The US Department of Commerce has granted Huawei a 90-days temporary general license to continue the business and trading with US companies. Last Friday, Huawei was placed on the ban list by the US Ministry of Commerce. A day later on Sunday, it became evident that Huawei would also have to lose the Android collaboration with Google and hence you won't find any Google apps and back-end services on newer Huawei devices.
Earlier, The US Administration's blacklisting decision not only disrupted Huawei's Android collaboration with Google but also restricted the company from acquiring equipment from US companies such as Qualcomm, Intel, Xilinx and Broadcom, which it have been using in many of its products in the past.
Now, according to Reuters, The Ministry of Commerce have temporary allowed Huawei to buy the US made components in order to maintain and support existing networks.

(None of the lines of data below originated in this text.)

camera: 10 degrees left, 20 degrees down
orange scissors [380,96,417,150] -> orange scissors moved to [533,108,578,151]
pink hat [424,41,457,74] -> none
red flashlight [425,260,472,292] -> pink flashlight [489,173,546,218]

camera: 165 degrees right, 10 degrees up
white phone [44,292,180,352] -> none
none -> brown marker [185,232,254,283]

This also includes hardware and software upgrades as well as releasing software upgrades and bug fixes to their smartphones. This applies to equipment that has been publicly available before May 16.
Huawei's distant future devices do seem to fall in a red zone when it comes to the OS but the newer devices launching in the near future may already have been certified and would be able to use the Google services. Such devices may also include the Honor 20 & 20 Pro, launching today on 21st of May.
Huawei has previously stated that it has also developed its own operating system as a back-up plan. “We have developed our own operating system. If they happen to be (Android and Windows) no longer available, we turn to Plan B. The operating system is ready, but hopefully, we won't have to turn to it, ”said Huawei Consumer Business Director Richard Yu in an interview in March.
In practice, the 90 days delay means Huawei can continue certifying the software updates to its existing devices until the end of August. At the same time, the grace period may also act as a timeframe to resolve the Huawei case. Let's hope that the concerned Stakeholders can find a quick solution to the dilemma posed by the ongoing trade war between China and the United States so that normal operations can continue.